*** EXTRACTED MATERIAL Section Begins ***

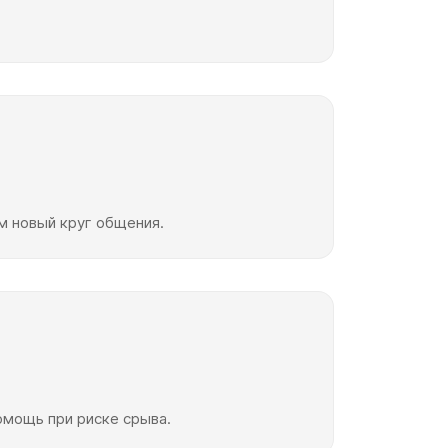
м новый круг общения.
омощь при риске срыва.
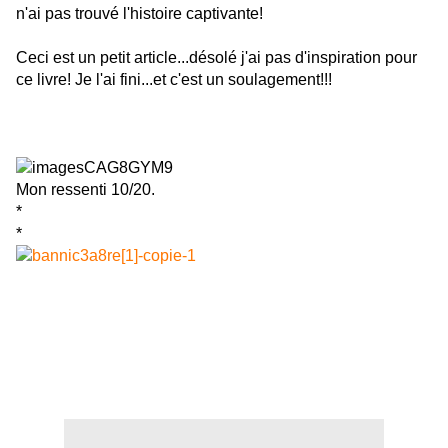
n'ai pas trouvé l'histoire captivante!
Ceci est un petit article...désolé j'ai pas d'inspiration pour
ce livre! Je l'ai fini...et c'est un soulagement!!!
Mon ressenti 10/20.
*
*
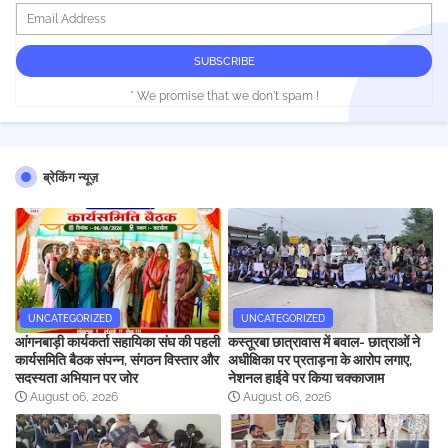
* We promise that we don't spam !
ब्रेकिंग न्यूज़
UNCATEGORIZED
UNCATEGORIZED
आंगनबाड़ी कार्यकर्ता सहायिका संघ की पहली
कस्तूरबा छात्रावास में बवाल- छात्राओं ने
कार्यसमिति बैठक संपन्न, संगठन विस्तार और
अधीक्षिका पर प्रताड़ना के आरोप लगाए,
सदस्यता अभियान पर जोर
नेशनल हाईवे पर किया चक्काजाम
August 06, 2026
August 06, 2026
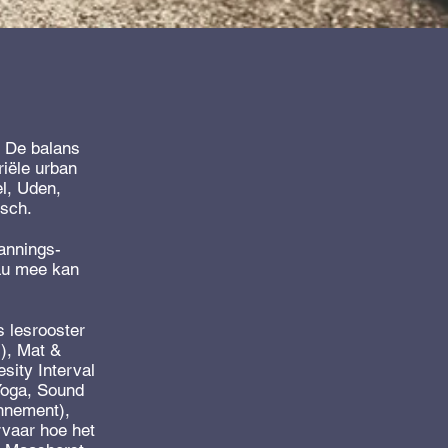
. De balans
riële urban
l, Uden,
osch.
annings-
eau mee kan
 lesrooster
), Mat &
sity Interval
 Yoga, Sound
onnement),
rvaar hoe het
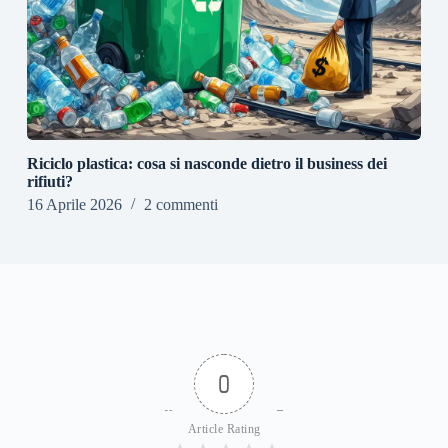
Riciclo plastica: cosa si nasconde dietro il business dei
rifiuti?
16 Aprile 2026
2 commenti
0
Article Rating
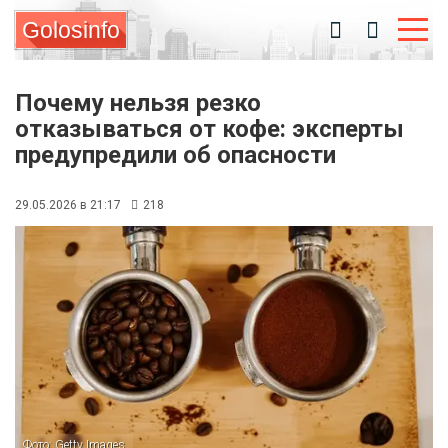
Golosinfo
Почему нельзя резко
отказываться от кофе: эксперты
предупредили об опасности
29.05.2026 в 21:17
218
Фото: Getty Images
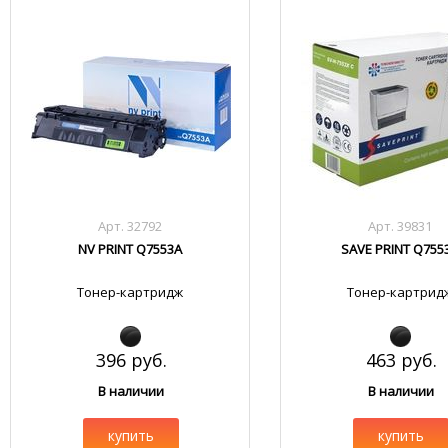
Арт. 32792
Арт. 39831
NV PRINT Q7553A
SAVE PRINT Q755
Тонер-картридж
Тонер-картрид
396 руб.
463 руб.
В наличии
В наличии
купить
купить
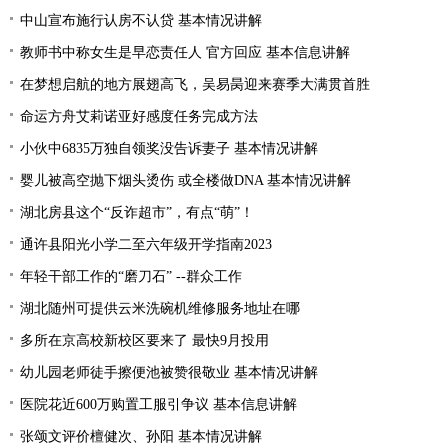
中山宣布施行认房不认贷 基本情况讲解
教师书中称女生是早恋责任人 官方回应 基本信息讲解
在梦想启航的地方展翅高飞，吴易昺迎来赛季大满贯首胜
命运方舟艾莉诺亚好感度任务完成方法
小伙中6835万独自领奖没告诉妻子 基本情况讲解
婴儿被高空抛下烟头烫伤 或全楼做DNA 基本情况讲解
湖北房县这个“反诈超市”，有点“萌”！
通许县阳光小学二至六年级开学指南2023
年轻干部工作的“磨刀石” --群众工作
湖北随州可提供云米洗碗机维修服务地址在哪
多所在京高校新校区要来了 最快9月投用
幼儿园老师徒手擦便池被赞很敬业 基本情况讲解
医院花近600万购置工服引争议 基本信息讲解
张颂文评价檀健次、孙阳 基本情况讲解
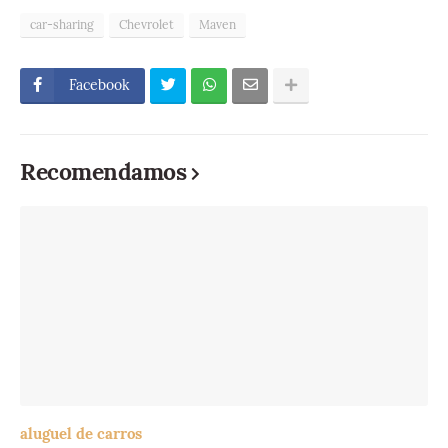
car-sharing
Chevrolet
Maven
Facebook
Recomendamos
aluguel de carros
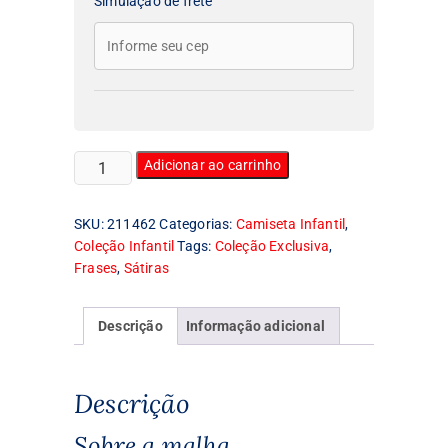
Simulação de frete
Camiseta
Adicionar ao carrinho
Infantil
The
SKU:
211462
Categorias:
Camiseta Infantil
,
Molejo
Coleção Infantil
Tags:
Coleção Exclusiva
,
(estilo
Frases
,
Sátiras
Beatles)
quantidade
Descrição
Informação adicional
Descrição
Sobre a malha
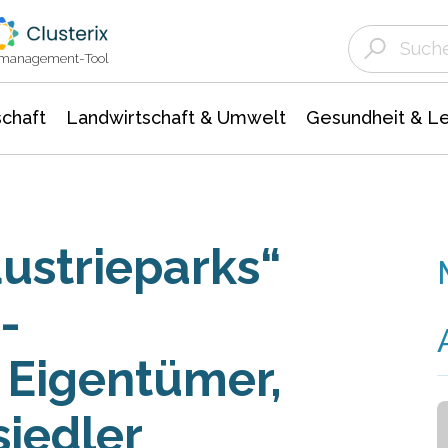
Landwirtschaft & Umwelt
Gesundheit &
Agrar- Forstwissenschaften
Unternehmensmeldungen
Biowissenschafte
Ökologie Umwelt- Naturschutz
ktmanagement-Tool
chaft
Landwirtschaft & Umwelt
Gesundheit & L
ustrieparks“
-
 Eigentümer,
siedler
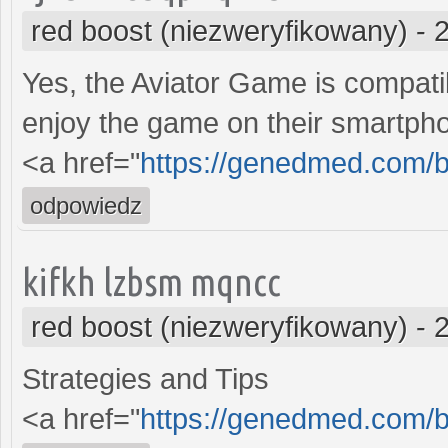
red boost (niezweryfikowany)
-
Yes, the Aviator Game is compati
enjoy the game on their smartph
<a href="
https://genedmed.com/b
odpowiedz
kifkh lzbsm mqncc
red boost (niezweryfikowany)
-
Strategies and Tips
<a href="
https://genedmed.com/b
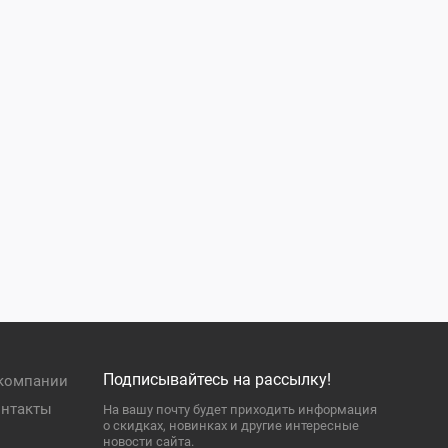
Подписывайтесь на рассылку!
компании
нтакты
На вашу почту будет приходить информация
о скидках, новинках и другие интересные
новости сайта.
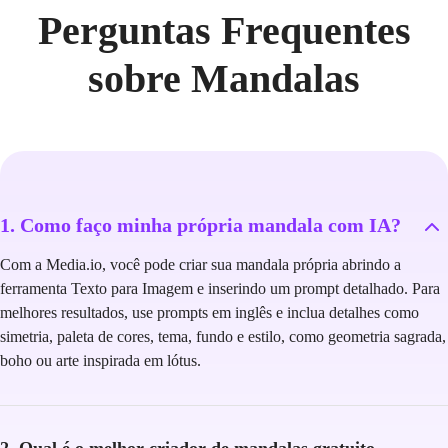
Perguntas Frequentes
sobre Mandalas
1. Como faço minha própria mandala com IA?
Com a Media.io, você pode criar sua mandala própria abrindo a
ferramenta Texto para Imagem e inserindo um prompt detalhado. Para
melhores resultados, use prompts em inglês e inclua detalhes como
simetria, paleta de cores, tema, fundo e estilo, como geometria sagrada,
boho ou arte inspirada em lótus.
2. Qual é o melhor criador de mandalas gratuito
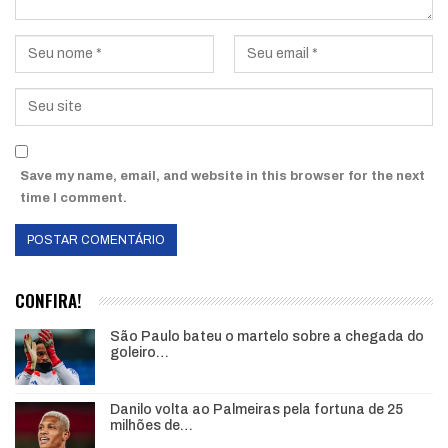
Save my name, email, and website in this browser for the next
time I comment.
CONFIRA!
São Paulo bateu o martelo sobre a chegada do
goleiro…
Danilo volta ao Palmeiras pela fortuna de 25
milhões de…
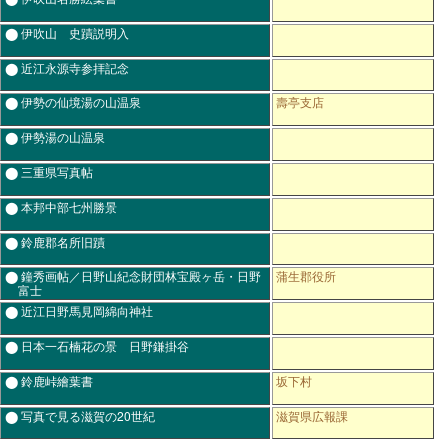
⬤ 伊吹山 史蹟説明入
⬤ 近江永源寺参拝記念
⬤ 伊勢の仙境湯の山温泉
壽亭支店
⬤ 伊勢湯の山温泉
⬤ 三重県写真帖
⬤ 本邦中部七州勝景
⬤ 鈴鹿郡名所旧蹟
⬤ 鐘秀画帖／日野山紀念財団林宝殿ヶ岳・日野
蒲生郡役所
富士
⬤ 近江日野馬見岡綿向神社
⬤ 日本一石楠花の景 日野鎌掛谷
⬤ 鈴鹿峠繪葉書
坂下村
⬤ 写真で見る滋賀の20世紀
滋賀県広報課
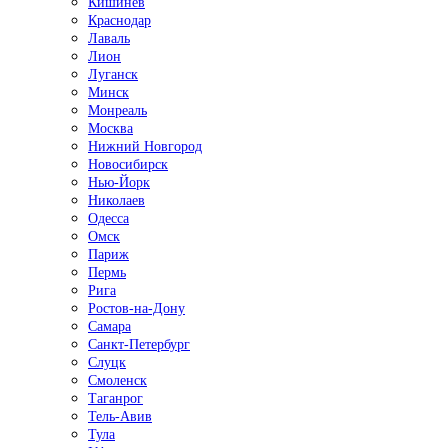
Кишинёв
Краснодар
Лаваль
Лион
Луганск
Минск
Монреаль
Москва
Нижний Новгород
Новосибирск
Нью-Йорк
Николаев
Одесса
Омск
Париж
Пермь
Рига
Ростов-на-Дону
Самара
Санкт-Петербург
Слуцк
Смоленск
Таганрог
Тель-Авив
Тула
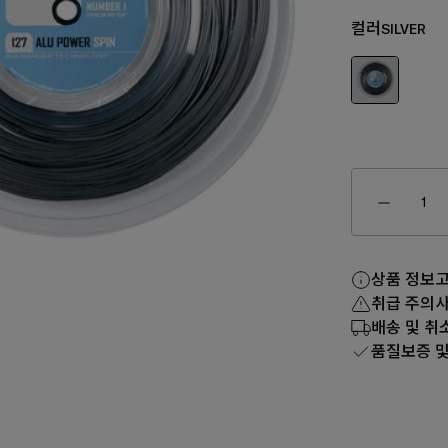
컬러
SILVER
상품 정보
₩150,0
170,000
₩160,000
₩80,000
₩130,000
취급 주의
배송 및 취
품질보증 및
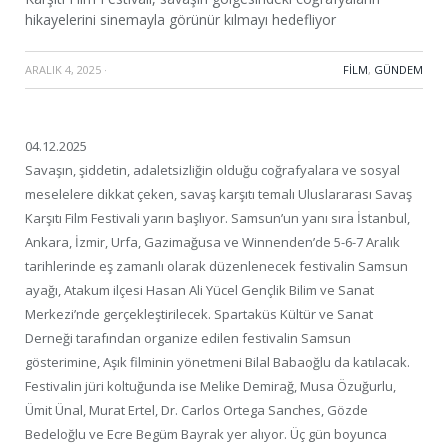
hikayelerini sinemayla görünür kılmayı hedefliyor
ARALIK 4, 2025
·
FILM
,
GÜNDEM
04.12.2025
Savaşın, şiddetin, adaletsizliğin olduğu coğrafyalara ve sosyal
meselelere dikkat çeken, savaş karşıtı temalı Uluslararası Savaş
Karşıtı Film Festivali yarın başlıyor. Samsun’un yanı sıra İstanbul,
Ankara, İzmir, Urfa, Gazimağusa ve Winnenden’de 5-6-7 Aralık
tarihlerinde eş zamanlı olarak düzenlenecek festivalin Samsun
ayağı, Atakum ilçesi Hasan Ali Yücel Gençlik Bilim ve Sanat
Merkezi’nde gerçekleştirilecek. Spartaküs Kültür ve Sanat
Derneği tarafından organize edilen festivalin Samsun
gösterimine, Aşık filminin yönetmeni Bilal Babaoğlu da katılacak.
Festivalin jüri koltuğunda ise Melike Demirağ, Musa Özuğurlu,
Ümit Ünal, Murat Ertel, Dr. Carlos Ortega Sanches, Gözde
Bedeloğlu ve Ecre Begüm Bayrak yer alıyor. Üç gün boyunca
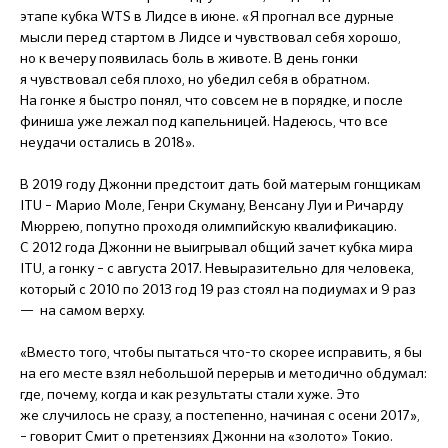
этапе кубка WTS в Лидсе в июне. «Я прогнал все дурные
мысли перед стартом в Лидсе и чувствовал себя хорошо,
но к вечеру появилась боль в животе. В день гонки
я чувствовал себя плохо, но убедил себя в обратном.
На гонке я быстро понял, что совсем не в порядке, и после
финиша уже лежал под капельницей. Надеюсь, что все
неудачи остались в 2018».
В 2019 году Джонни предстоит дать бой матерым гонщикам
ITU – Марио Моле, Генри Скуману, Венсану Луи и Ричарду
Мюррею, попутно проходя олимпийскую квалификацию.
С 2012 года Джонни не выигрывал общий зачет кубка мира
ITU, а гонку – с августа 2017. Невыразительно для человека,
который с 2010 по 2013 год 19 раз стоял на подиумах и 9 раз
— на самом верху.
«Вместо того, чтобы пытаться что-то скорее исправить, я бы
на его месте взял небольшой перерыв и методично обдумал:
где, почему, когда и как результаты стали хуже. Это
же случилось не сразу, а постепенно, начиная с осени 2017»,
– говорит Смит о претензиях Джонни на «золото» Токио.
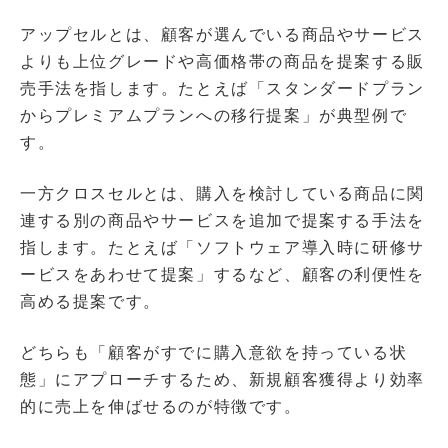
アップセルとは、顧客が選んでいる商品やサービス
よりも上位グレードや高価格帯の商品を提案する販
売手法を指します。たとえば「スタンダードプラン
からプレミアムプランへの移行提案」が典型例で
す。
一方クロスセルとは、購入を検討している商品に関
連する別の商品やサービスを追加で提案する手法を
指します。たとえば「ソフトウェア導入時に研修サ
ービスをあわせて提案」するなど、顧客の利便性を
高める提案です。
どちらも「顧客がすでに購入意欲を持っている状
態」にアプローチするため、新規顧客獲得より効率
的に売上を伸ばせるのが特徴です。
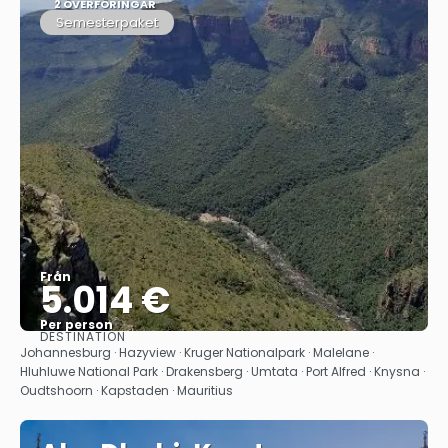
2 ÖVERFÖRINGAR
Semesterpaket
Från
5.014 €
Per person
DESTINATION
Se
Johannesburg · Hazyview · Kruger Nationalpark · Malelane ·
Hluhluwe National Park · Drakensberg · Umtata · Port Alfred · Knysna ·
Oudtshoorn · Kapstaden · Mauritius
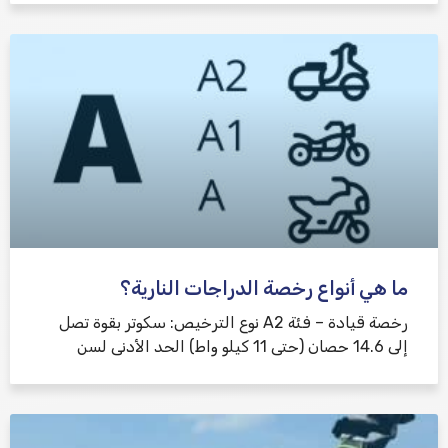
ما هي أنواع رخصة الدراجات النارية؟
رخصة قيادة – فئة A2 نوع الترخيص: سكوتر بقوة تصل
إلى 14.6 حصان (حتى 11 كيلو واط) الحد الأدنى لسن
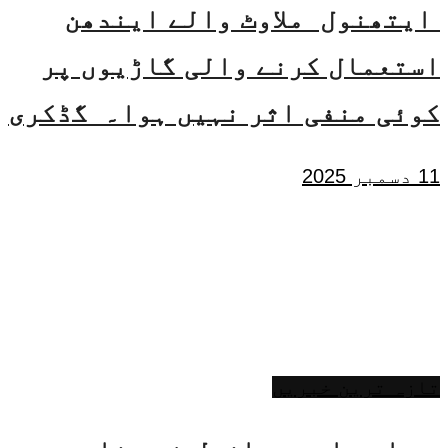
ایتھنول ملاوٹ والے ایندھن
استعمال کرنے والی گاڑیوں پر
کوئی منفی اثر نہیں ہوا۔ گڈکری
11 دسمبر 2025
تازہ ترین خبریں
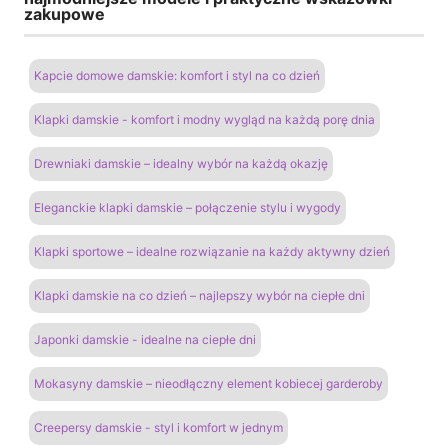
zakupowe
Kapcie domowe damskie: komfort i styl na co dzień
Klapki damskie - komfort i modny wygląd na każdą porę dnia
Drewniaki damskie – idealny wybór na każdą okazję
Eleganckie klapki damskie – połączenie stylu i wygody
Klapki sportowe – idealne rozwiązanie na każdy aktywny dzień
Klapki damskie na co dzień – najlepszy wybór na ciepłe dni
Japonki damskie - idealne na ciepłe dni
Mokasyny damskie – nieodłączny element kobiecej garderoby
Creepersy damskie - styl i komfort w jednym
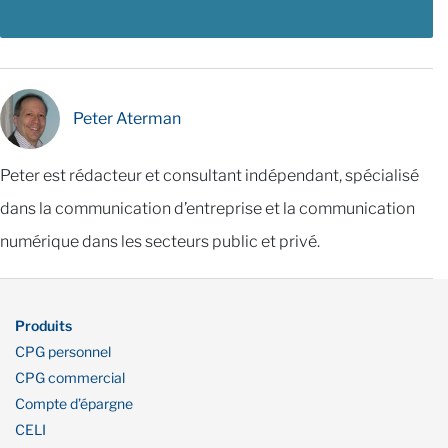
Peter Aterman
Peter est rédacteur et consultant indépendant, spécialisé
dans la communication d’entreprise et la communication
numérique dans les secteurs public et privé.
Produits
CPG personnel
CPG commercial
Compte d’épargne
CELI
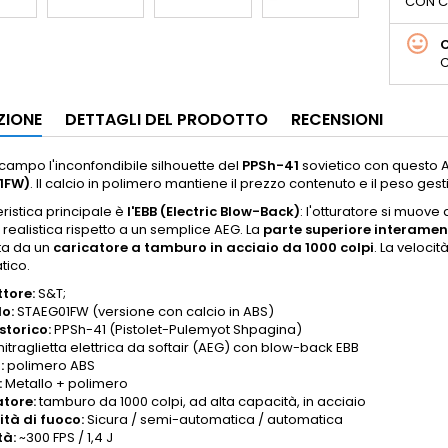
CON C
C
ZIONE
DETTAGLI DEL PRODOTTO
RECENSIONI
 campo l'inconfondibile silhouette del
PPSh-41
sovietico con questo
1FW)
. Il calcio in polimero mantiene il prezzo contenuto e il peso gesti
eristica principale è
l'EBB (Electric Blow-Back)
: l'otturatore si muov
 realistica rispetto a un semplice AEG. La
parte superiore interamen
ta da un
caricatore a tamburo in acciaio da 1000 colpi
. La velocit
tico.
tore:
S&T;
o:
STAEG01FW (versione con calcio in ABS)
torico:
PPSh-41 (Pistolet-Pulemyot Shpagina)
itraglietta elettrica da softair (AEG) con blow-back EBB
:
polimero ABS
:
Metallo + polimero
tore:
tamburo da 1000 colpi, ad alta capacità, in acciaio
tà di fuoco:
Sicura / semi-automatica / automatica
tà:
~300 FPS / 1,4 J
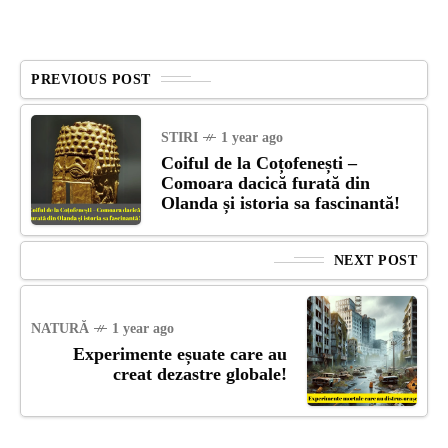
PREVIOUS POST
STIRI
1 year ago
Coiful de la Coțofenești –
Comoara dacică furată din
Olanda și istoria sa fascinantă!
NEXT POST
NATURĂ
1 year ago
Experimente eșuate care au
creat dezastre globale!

*** EXTRACTED MATERIAL Section Ends ***

(EXERCISE BRIEF) Rewrite everything from the line containing "hikayelerini sinemayla görünür" down to the line containing "Bedeloğlu ve Ecre", swapping "Atakum" for "İlkadım" and keeping every other part of those lines the same.

(SOLUTION FOR THIS PROBLEM)
hikayelerini sinemayla görünür kılmayı hedefliyor
ARALIK 4, 2025
·
FILM
,
GÜNDEM
04.12.2025
Savaşın, şiddetin, adaletsizliğin olduğu coğrafyalara ve sosyal
meselelere dikkat çeken, savaş karşıtı temalı Uluslararası Savaş
Karşıtı Film Festivali yarın başlıyor. Samsun’un yanı sıra İstanbul,
Ankara, İzmir, Urfa, Gazimağusa ve Winnenden’de 5-6-7 Aralık
tarihlerinde eş zamanlı olarak düzenlenecek festivalin Samsun
ayağı, İlkadım ilçesi Hasan Ali Yücel Gençlik Bilim ve Sanat
Merkezi’nde gerçekleştirilecek. Spartaküs Kültür ve Sanat
Derneği tarafından organize edilen festivalin Samsun
gösterimine, Aşık filminin yönetmeni Bilal Babaoğlu da katılacak.
Festivalin jüri koltuğunda ise Melike Demirağ, Musa Özuğurlu,
Ümit Ünal, Murat Ertel, Dr. Carlos Ortega Sanches, Gözde
Bedeloğlu ve Ecre Begüm Bayrak yer alıyor. Üç gün boyunca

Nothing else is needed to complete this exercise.